The day before, she’d had a whole body PET scan. Before that, it was a chest and pelvis CT. With her history of breast cancer, they were looking for metastases after she’d lost half her body weight in three years. She now weighed 97 pounds and looked like a skeleton with sun-bleached skin wrapped around it. When I asked her how things were at home she said: “It’s hard having a husband and a son with severe depression.” “Have you talked to someone about that?” – I asked. “Some,” she said. – “And has it helped?” – “A little”, she answered. “Well, has it helped more or less than the PET scan?” – I said. “Oh, much, much more.”

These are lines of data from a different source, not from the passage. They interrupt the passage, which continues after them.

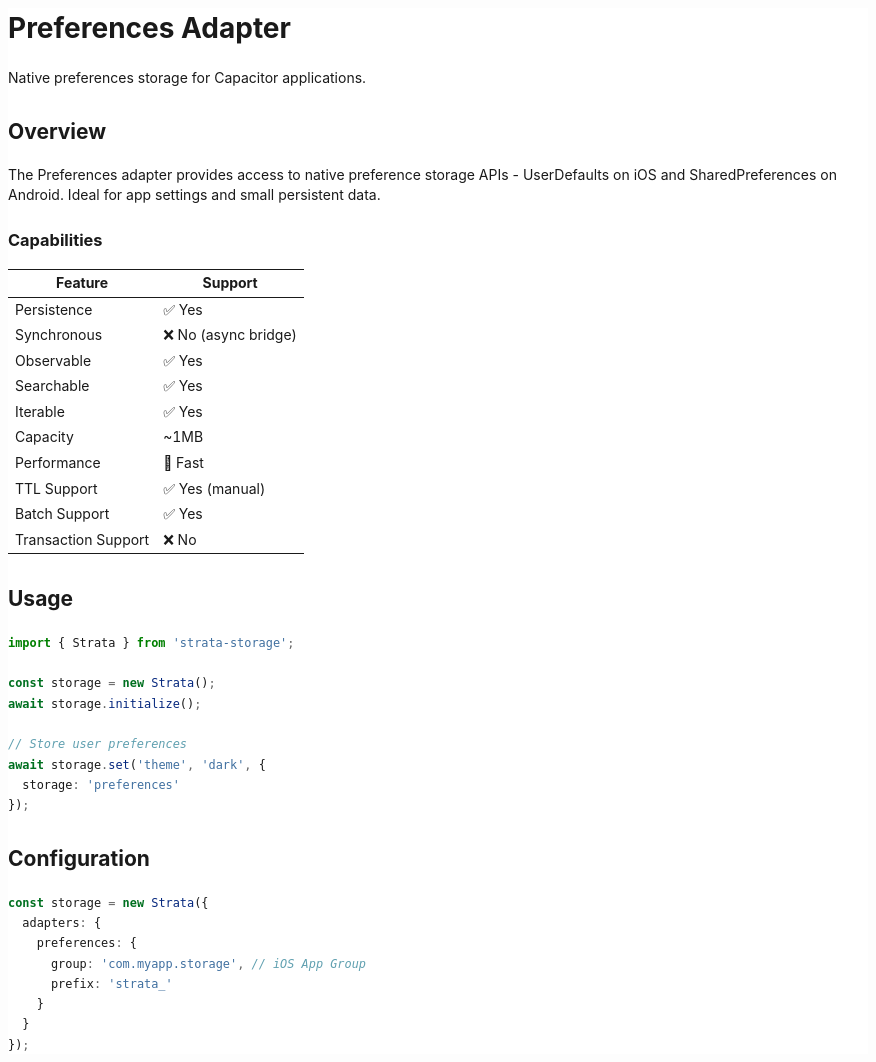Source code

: # Preferences Adapter

Native preferences storage for Capacitor applications.

## Overview

The Preferences adapter provides access to native preference storage APIs - UserDefaults on iOS and SharedPreferences on Android. Ideal for app settings and small persistent data.

### Capabilities

| Feature | Support |
|---------|----------|
| Persistence | ✅ Yes |
| Synchronous | ❌ No (async bridge) |
| Observable | ✅ Yes |
| Searchable | ✅ Yes |
| Iterable | ✅ Yes |
| Capacity | ~1MB |
| Performance | 🚀 Fast |
| TTL Support | ✅ Yes (manual) |
| Batch Support | ✅ Yes |
| Transaction Support | ❌ No |

## Usage

```typescript
import { Strata } from 'strata-storage';

const storage = new Strata();
await storage.initialize();

// Store user preferences
await storage.set('theme', 'dark', { 
  storage: 'preferences' 
});
```

## Configuration

```typescript
const storage = new Strata({
  adapters: {
    preferences: {
      group: 'com.myapp.storage', // iOS App Group
      prefix: 'strata_'
    }
  }
});
```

We have MRI and CT scanners; we have EKG machines and the ability to thread a catheter through a coronary artery at a moment’s notice – in time to save the life of a person who, fifty years ago, would likely have died in his or her loved-one’s arms – but these improvements exist only in the short term. We do well when it comes to ordering tests to uncover problems once they already exist. We have drugs for nearly every disease and more drugs being developed all the time. In terms of short-term care of an individual, the United States is second to none in the entire world; however, that measure relates only to surrogate markers that are not related to the ultimate clinical outcome: mortality. Thus, the US is second to none at addressing and aiming at false surrogate markers that improve neither the quality nor the quantity of life even though increasing the length of time a person lives, is certainly the goal of American medicine.

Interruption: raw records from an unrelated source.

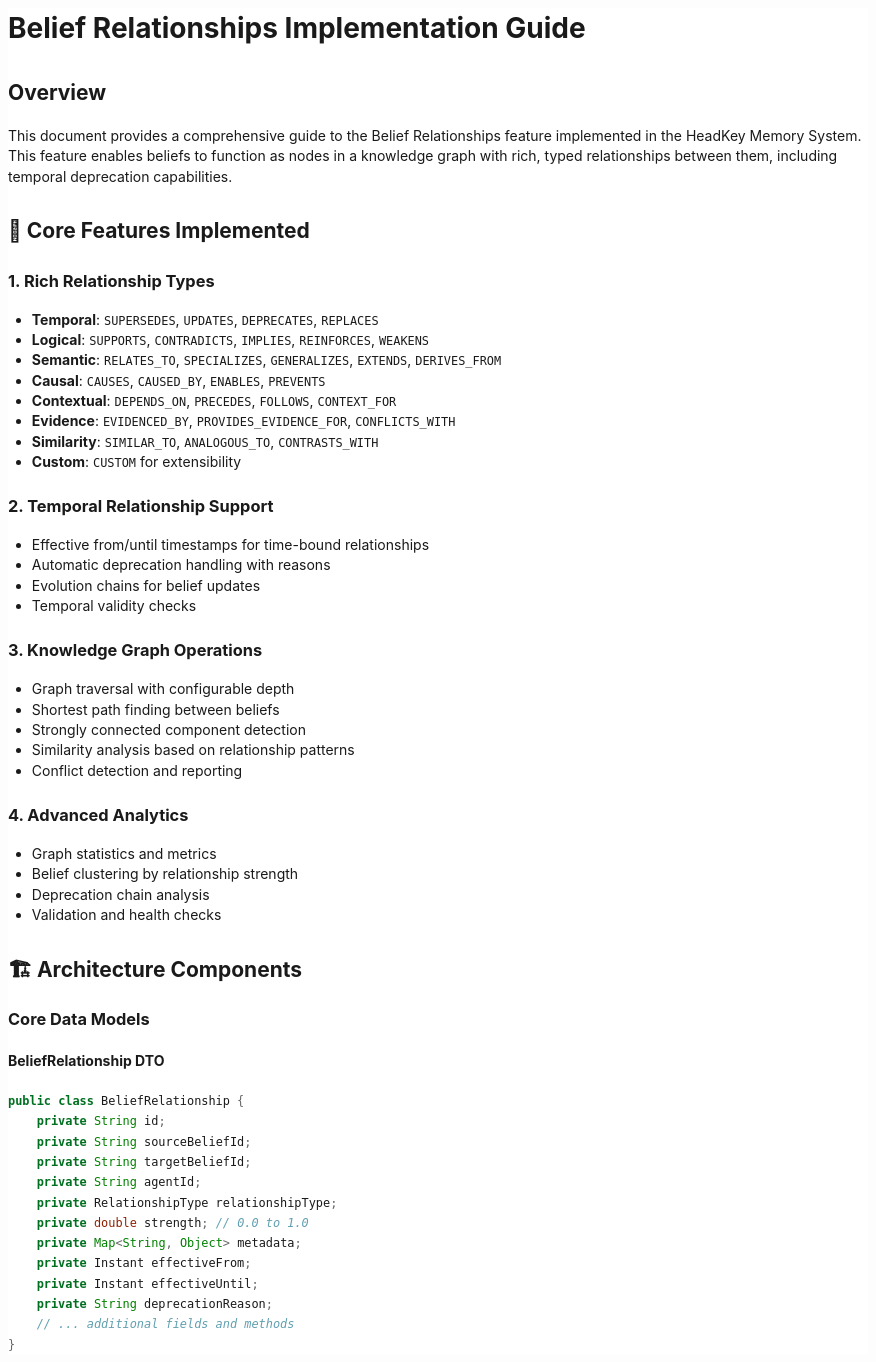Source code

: # Belief Relationships Implementation Guide

## Overview

This document provides a comprehensive guide to the Belief Relationships feature implemented in the HeadKey Memory System. This feature enables beliefs to function as nodes in a knowledge graph with rich, typed relationships between them, including temporal deprecation capabilities.

## 🎯 Core Features Implemented

### 1. Rich Relationship Types
- **Temporal**: `SUPERSEDES`, `UPDATES`, `DEPRECATES`, `REPLACES`
- **Logical**: `SUPPORTS`, `CONTRADICTS`, `IMPLIES`, `REINFORCES`, `WEAKENS`
- **Semantic**: `RELATES_TO`, `SPECIALIZES`, `GENERALIZES`, `EXTENDS`, `DERIVES_FROM`
- **Causal**: `CAUSES`, `CAUSED_BY`, `ENABLES`, `PREVENTS`
- **Contextual**: `DEPENDS_ON`, `PRECEDES`, `FOLLOWS`, `CONTEXT_FOR`
- **Evidence**: `EVIDENCED_BY`, `PROVIDES_EVIDENCE_FOR`, `CONFLICTS_WITH`
- **Similarity**: `SIMILAR_TO`, `ANALOGOUS_TO`, `CONTRASTS_WITH`
- **Custom**: `CUSTOM` for extensibility

### 2. Temporal Relationship Support
- Effective from/until timestamps for time-bound relationships
- Automatic deprecation handling with reasons
- Evolution chains for belief updates
- Temporal validity checks

### 3. Knowledge Graph Operations
- Graph traversal with configurable depth
- Shortest path finding between beliefs
- Strongly connected component detection
- Similarity analysis based on relationship patterns
- Conflict detection and reporting

### 4. Advanced Analytics
- Graph statistics and metrics
- Belief clustering by relationship strength
- Deprecation chain analysis
- Validation and health checks

## 🏗️ Architecture Components

### Core Data Models

#### BeliefRelationship DTO
```java
public class BeliefRelationship {
    private String id;
    private String sourceBeliefId;
    private String targetBeliefId;
    private String agentId;
    private RelationshipType relationshipType;
    private double strength; // 0.0 to 1.0
    private Map<String, Object> metadata;
    private Instant effectiveFrom;
    private Instant effectiveUntil;
    private String deprecationReason;
    // ... additional fields and methods
}
```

It’s time for a paradigm shift and the Affordable Care Act is a phenomenal tool to make that paradigm shift feasible. By supporting medical homes and accountable care organizations that focus on prevention and the quality of care provided rather than focusing on increasing revenue, the Affordable Care Act has the ability to push American medicine towards quality of care over quantity of patient visits and procedures, which have never proven to improve health outcomes.

Primary care doctors are the physicians who will make this paradigm shift possible because it will be their work, streamlining care and supporting people day after day in maintaining their health. These will allow the quality of care and thus the quality of life of Americans to improve.

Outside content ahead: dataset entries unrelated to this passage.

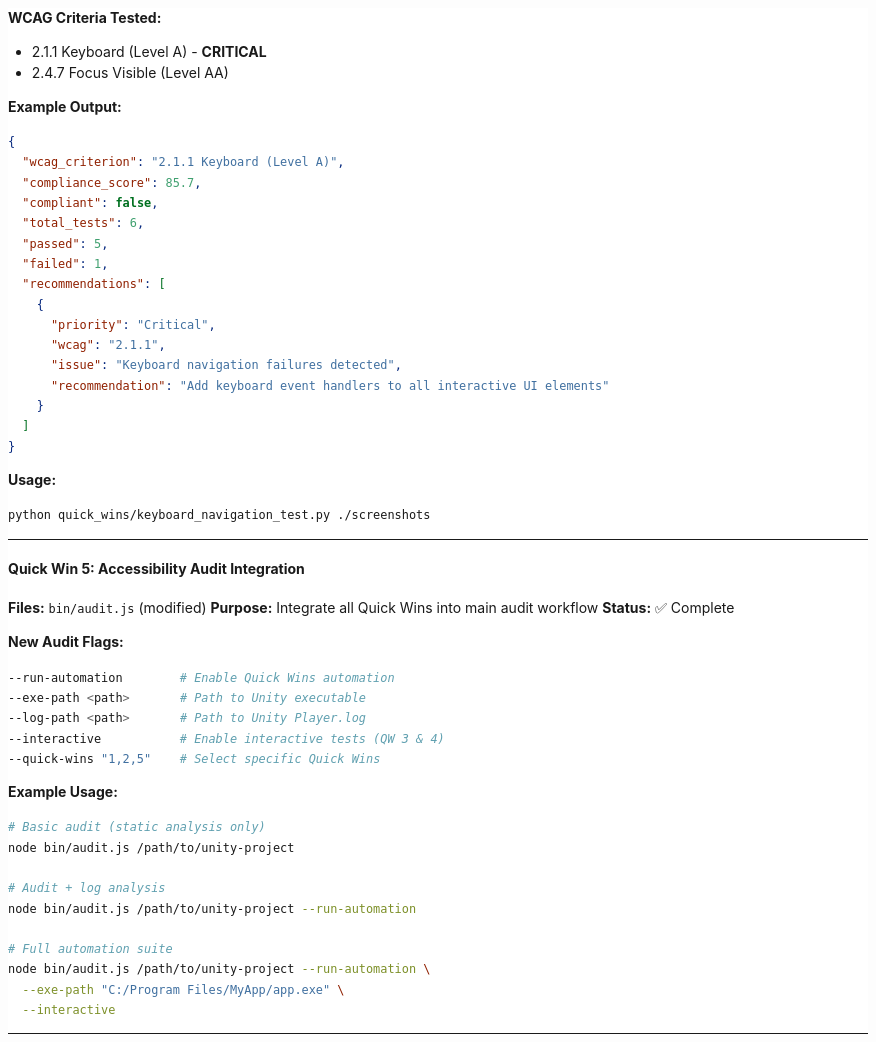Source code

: **WCAG Criteria Tested:**
- 2.1.1 Keyboard (Level A) - **CRITICAL**
- 2.4.7 Focus Visible (Level AA)

**Example Output:**
```json
{
  "wcag_criterion": "2.1.1 Keyboard (Level A)",
  "compliance_score": 85.7,
  "compliant": false,
  "total_tests": 6,
  "passed": 5,
  "failed": 1,
  "recommendations": [
    {
      "priority": "Critical",
      "wcag": "2.1.1",
      "issue": "Keyboard navigation failures detected",
      "recommendation": "Add keyboard event handlers to all interactive UI elements"
    }
  ]
}
```

**Usage:**
```bash
python quick_wins/keyboard_navigation_test.py ./screenshots
```

---

#### Quick Win 5: Accessibility Audit Integration
**Files:** `bin/audit.js` (modified)
**Purpose:** Integrate all Quick Wins into main audit workflow
**Status:** ✅ Complete

**New Audit Flags:**
```bash
--run-automation        # Enable Quick Wins automation
--exe-path <path>       # Path to Unity executable
--log-path <path>       # Path to Unity Player.log
--interactive           # Enable interactive tests (QW 3 & 4)
--quick-wins "1,2,5"    # Select specific Quick Wins
```

**Example Usage:**
```bash
# Basic audit (static analysis only)
node bin/audit.js /path/to/unity-project

# Audit + log analysis
node bin/audit.js /path/to/unity-project --run-automation

# Full automation suite
node bin/audit.js /path/to/unity-project --run-automation \
  --exe-path "C:/Program Files/MyApp/app.exe" \
  --interactive
```

---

Is it a hard job? Yes. Is it a scary job? Yes. Is it a rewarding job? The most! The reason is that you have to actually know what you learned in medical school. You have to understand why you’re doing a neurologic exam. You have to know what you’re looking for in a wellness check for a 16 month old versus a 3 week old. You have to be able to take care of men and women, gay and straight, funny and serious, those with families and big support networks and those who are completely alone in the world. And in so doing you will be doing the greatest work in medicine. When someone asks one of your patients who their doctor is, they’ll say your name. And when someone asks one of your patients what helped them the most in terms of their health, they’ll say: she listened or he was always willing to hear me out.

All you have to do is make sure you’re listening closely so you order the right test.